[Collected data entries]
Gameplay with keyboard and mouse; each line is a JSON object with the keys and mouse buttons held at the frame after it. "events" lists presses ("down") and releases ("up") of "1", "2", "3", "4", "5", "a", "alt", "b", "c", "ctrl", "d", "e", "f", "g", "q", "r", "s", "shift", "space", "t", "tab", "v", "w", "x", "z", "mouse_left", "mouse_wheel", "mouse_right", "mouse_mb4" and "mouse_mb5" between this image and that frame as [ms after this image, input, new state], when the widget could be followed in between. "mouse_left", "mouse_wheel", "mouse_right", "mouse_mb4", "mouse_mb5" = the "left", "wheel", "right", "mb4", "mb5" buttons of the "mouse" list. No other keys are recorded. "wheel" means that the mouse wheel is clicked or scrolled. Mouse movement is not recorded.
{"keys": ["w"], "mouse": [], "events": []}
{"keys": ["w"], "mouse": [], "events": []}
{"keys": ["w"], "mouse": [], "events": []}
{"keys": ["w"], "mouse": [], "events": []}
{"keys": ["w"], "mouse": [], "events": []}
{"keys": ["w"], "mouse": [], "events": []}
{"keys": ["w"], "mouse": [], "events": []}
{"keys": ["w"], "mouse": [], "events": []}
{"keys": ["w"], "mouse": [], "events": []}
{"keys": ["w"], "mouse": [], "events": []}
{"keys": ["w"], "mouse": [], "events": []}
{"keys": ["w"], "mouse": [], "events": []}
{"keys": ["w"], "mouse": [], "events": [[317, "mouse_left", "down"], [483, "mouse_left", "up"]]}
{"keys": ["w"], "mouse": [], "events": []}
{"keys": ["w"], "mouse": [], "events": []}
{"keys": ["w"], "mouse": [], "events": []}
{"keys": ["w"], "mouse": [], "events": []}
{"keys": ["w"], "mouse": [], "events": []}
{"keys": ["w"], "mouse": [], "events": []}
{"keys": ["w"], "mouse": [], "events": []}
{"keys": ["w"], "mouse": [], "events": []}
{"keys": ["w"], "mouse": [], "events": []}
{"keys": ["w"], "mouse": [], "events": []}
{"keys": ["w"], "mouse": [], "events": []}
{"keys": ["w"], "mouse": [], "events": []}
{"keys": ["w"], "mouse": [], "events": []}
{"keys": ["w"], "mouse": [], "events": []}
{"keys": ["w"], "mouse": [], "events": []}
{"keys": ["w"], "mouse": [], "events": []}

WHAT YOU WILL DO:
Type out every record above once more, exactly.

RESULT:
Gameplay with keyboard and mouse; each line is a JSON object with the keys and mouse buttons held at the frame after it. "events" lists presses ("down") and releases ("up") of "1", "2", "3", "4", "5", "a", "alt", "b", "c", "ctrl", "d", "e", "f", "g", "q", "r", "s", "shift", "space", "t", "tab", "v", "w", "x", "z", "mouse_left", "mouse_wheel", "mouse_right", "mouse_mb4" and "mouse_mb5" between this image and that frame as [ms after this image, input, new state], when the widget could be followed in between. "mouse_left", "mouse_wheel", "mouse_right", "mouse_mb4", "mouse_mb5" = the "left", "wheel", "right", "mb4", "mb5" buttons of the "mouse" list. No other keys are recorded. "wheel" means that the mouse wheel is clicked or scrolled. Mouse movement is not recorded.
{"keys": ["w"], "mouse": [], "events": []}
{"keys": ["w"], "mouse": [], "events": []}
{"keys": ["w"], "mouse": [], "events": []}
{"keys": ["w"], "mouse": [], "events": []}
{"keys": ["w"], "mouse": [], "events": []}
{"keys": ["w"], "mouse": [], "events": []}
{"keys": ["w"], "mouse": [], "events": []}
{"keys": ["w"], "mouse": [], "events": []}
{"keys": ["w"], "mouse": [], "events": []}
{"keys": ["w"], "mouse": [], "events": []}
{"keys": ["w"], "mouse": [], "events": []}
{"keys": ["w"], "mouse": [], "events": []}
{"keys": ["w"], "mouse": [], "events": [[317, "mouse_left", "down"], [483, "mouse_left", "up"]]}
{"keys": ["w"], "mouse": [], "events": []}
{"keys": ["w"], "mouse": [], "events": []}
{"keys": ["w"], "mouse": [], "events": []}
{"keys": ["w"], "mouse": [], "events": []}
{"keys": ["w"], "mouse": [], "events": []}
{"keys": ["w"], "mouse": [], "events": []}
{"keys": ["w"], "mouse": [], "events": []}
{"keys": ["w"], "mouse": [], "events": []}
{"keys": ["w"], "mouse": [], "events": []}
{"keys": ["w"], "mouse": [], "events": []}
{"keys": ["w"], "mouse": [], "events": []}
{"keys": ["w"], "mouse": [], "events": []}
{"keys": ["w"], "mouse": [], "events": []}
{"keys": ["w"], "mouse": [], "events": []}
{"keys": ["w"], "mouse": [], "events": []}
{"keys": ["w"], "mouse": [], "events": []}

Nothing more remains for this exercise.